» **TASK PROMPT**
Your answer should be the records, copied exactly, with the pictures removed.

MATERIAL FOR THE TASK START

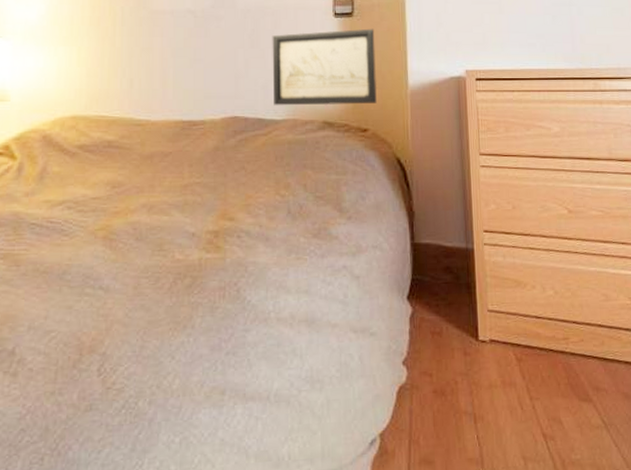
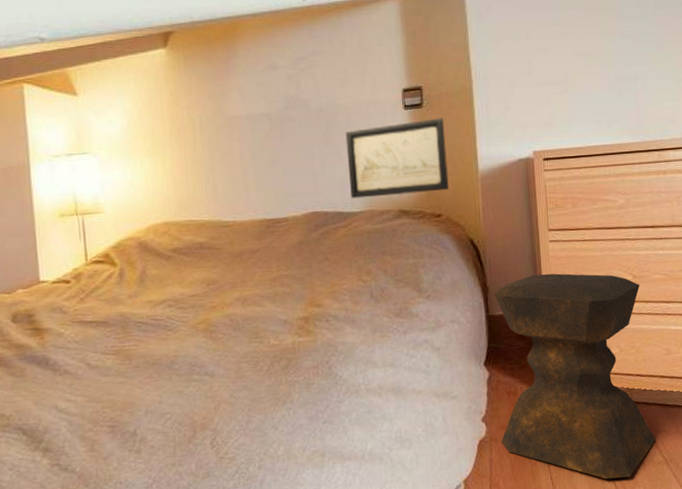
stool: none [420,201,594,443] -> present [494,273,656,480]

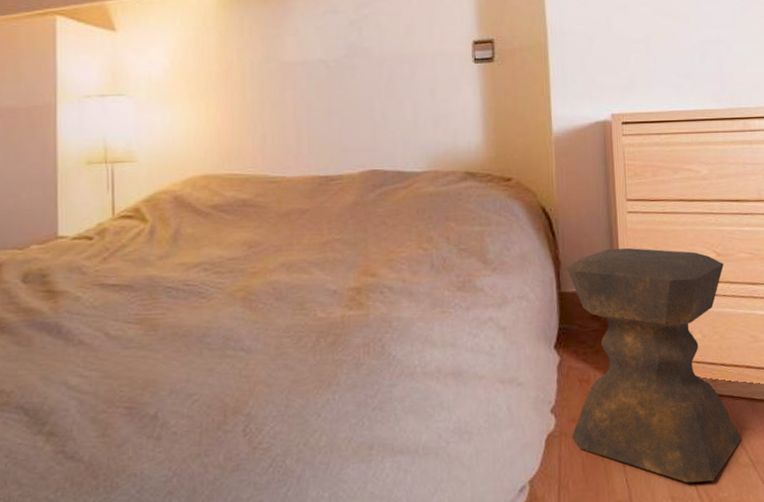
wall art: present [345,117,449,199] -> none [409,73,520,158]

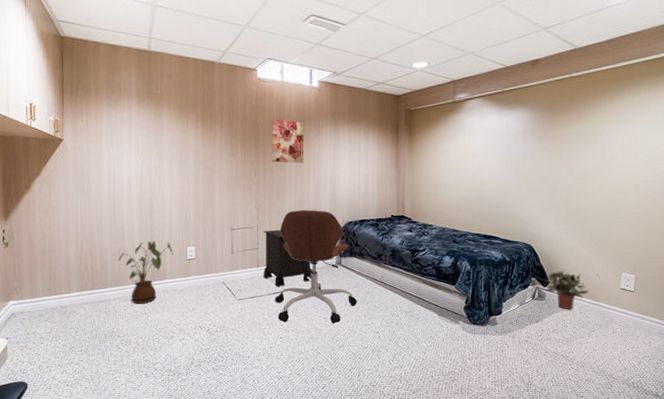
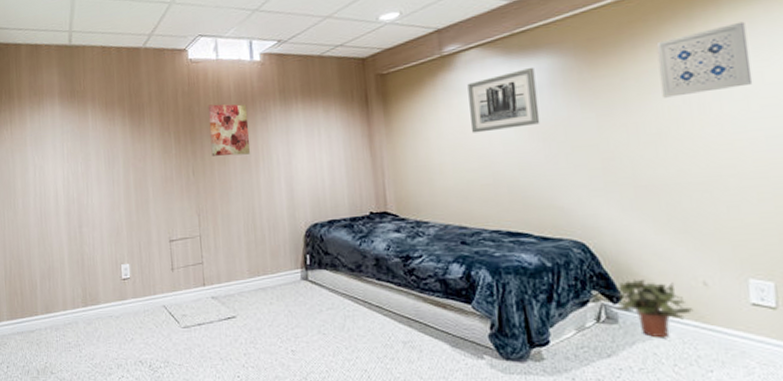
house plant: present [118,241,174,304] -> none [48,258,107,334]
nightstand: present [263,229,313,288] -> none [207,238,273,312]
office chair: present [275,210,357,324] -> none [227,211,334,358]
wall art: none [469,117,515,162] -> present [467,67,540,133]
wall art: none [591,102,644,149] -> present [656,21,753,98]

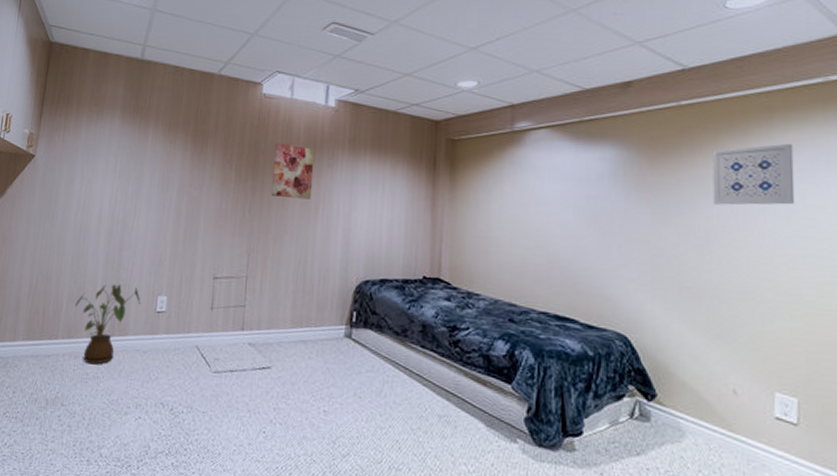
house plant: none [48,258,107,334] -> present [75,284,141,365]
wall art: present [467,67,540,133] -> none [533,155,598,213]
potted plant: present [615,279,694,338] -> none [649,379,722,442]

MATERIAL FOR THE TASK END

» **EXERCISE ANSWER**
stool: none [420,201,594,443] -> present [494,273,656,480]

wall art: present [345,117,449,199] -> none [409,73,520,158]

house plant: present [118,241,174,304] -> none [48,258,107,334]
nightstand: present [263,229,313,288] -> none [207,238,273,312]
office chair: present [275,210,357,324] -> none [227,211,334,358]
wall art: none [469,117,515,162] -> present [467,67,540,133]
wall art: none [591,102,644,149] -> present [656,21,753,98]

house plant: none [48,258,107,334] -> present [75,284,141,365]
wall art: present [467,67,540,133] -> none [533,155,598,213]
potted plant: present [615,279,694,338] -> none [649,379,722,442]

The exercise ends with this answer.